Anders als im klassischen OE-Veränderungs-Dreisprung Analyse – Konzept – Umsetzung, ist der Weg zu einem sinngekoppelten Unternehmen eine persönliche Entscheidung all derer sich selbst zu verändern, die heute Unternehmer, Eigentümer und Geschäftsführer sind. Die Herausforderung ist es, SICH – einen Menschen – zu verändern und nicht mehr zu versuchen ES – die Prozesse, Systeme, Strukturen oder Unternehmen als abstrakte Entitäten – anzupassen, um selbst so zuwider menschlich bleiben zu können, wie man ist.

Wir, die wir in einer demokratischen Gesellschaft geboren und aufgewachsen sind, halten die Planwirtschaft für eine überwundene und letztlich gescheiterte Gesellschaftsform. Wir leben davon, dass Demokratie und freier Markt mit freien Menschen untrennbar verbunden sind. Natürlich ist die Ausprägung der sozialen Solidarität in demokratischen Systemen historisch bedingt unterschiedlich, doch grundsätzlich ist die Kombination Wettbewerb, Marktwirtschaft und demokratischer Rechtsstaat eine überlegene Alternative zu den (kommunistischen) Diktaturen in der Welt.
In unseren Unternehmen aber, den großen wie den kleinen, lebt die zentralistische Planwirtschaft fort: als organisierte Verantwortungslosigkeit. Ihre Symptome sind Gejammer und in Richtung Schuldiger ausgestreckte Zeigefinger: Politiker, Banker, Top-Manager und Superreiche deren Plan es einem nicht recht macht, kommen hier ebenso gelegen, wie Chinesen und Hartz-IV-Empfänger. Zugleich bringen unternehmerische Planwirtschaftler das globale Finanzsystem mit der Vorgabe von irrwitzigen Vertriebsquoten unsinniger Finanzprodukte an den Rand des Ruins, die Massenmedien rufen laut nach mehr Staat, mit der Erwartung, dass seine verwaltenden Vertreter die scheintote Wirtschaft zu neuem Leben erwecken.

Es ist Zeit für einen Wandel! Die Planwirtschaft der abhängigen Arbeitskraft ruft nach einer Maueröffnung und unsere religiöse Anbetung der Vollbeschäftigung verdient ihren Luther.

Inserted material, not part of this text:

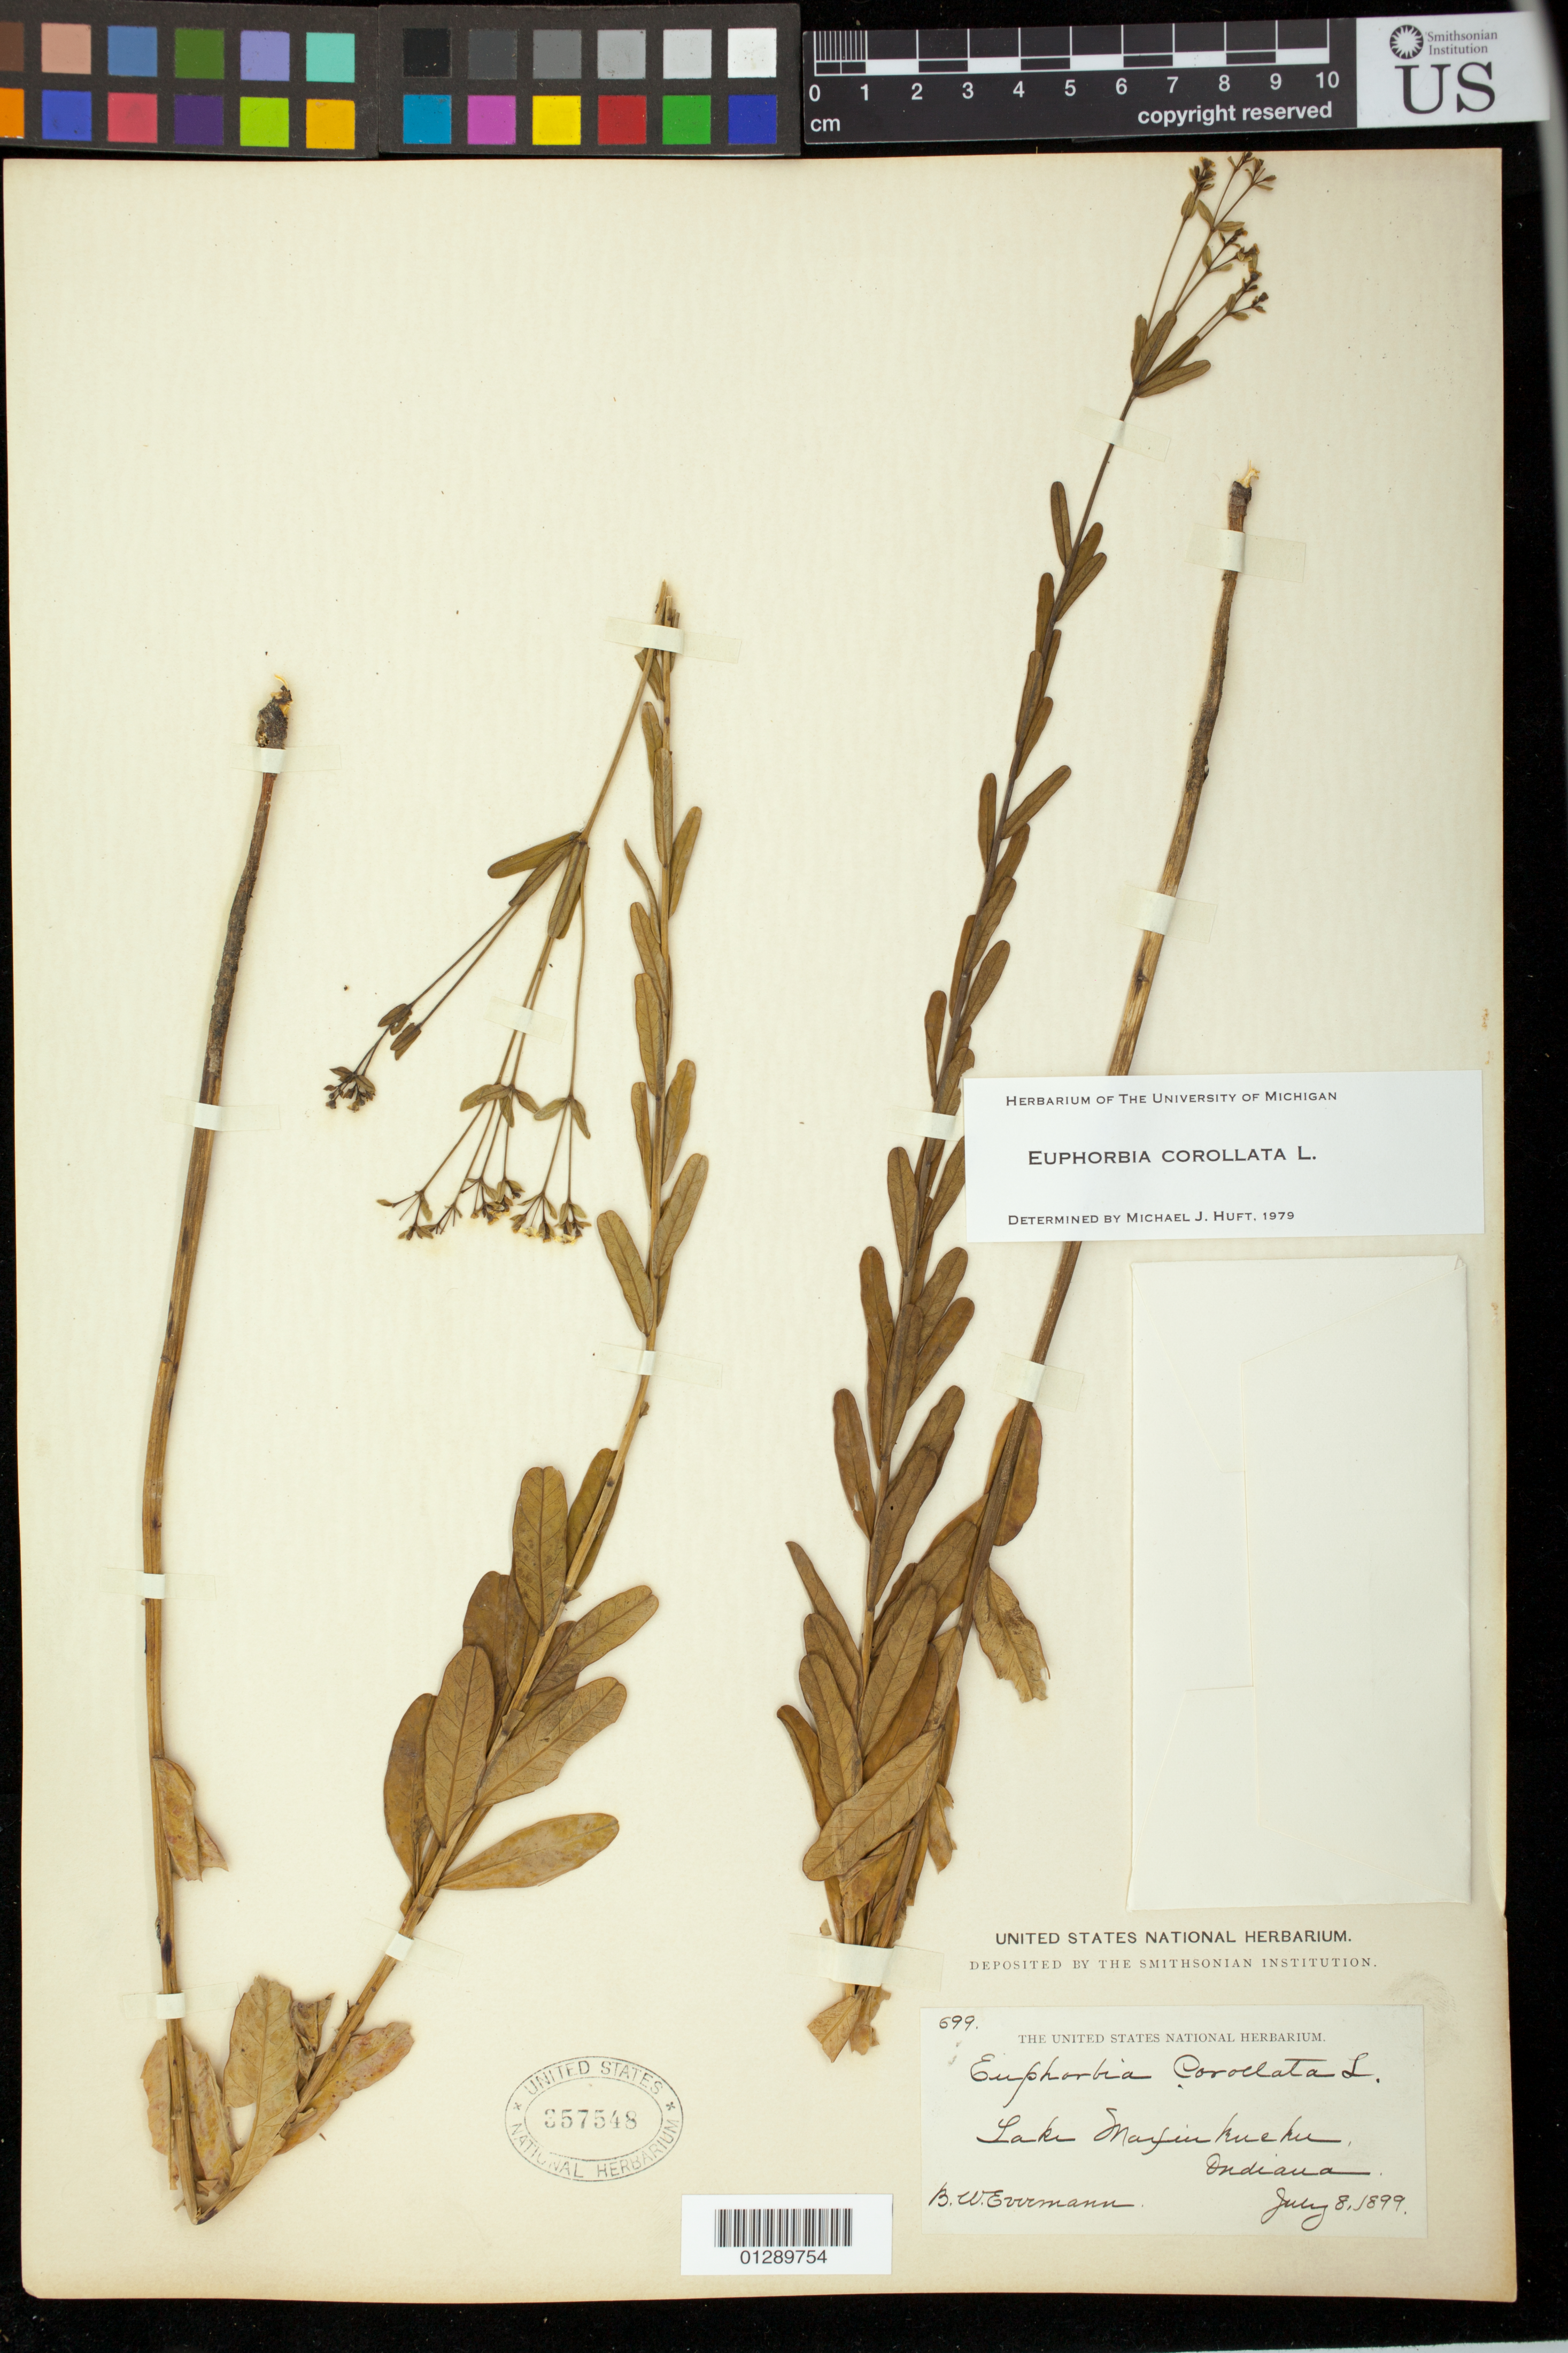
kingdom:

Wir Menschen werden tiefgreifend von der Form geprägt, wie wir zusammenarbeiten. Sinnkopplung ist Bestandteil einer neuen Unternehmenswelt, die unserer Selbstgerechtigkeit und der globalen Ausbeutung der Welt durch die Ökonomie etwas entgegensetzen kann. Sie braucht keine politisch erzwungenen Machtverschiebungen und keine großen gesellschaftlichen Revolutionen. Sie braucht eine neue Einstellung zum Arbeiten. Es geht um Wollen statt Müssen, um Leben statt Funktionieren, Sein statt Haben.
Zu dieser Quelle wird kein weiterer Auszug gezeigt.